## What the exercise asks
Return, word for word, the stretch of the material below from the line containing "Les plus lus" through the end of the material, with both ends included.

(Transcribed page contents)
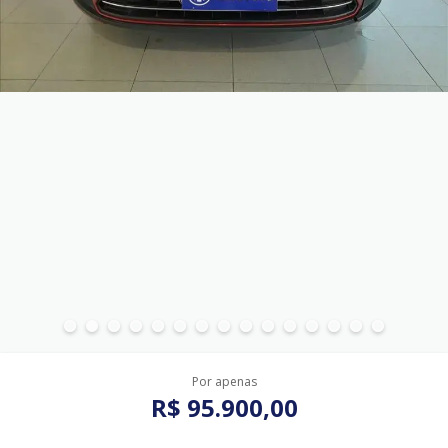
Por apenas
R$ 95.900,00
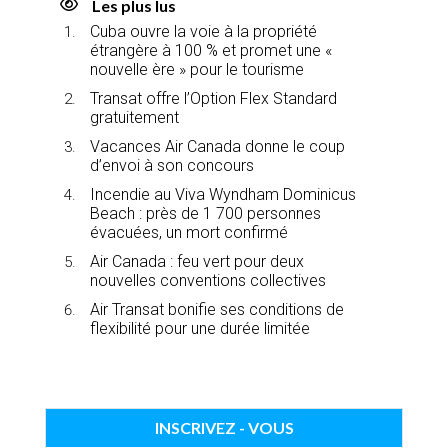
Les plus lus
Cuba ouvre la voie à la propriété
étrangère à 100 % et promet une «
nouvelle ère » pour le tourisme
Transat offre l’Option Flex Standard
gratuitement
Vacances Air Canada donne le coup
d’envoi à son concours
Incendie au Viva Wyndham Dominicus
Beach : près de 1 700 personnes
évacuées, un mort confirmé
Air Canada : feu vert pour deux
nouvelles conventions collectives
Air Transat bonifie ses conditions de
flexibilité pour une durée limitée
INSCRIVEZ - VOUS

## Solution to the exercise
Les plus lus
Cuba ouvre la voie à la propriété
étrangère à 100 % et promet une «
nouvelle ère » pour le tourisme
Transat offre l’Option Flex Standard
gratuitement
Vacances Air Canada donne le coup
d’envoi à son concours
Incendie au Viva Wyndham Dominicus
Beach : près de 1 700 personnes
évacuées, un mort confirmé
Air Canada : feu vert pour deux
nouvelles conventions collectives
Air Transat bonifie ses conditions de
flexibilité pour une durée limitée
INSCRIVEZ - VOUS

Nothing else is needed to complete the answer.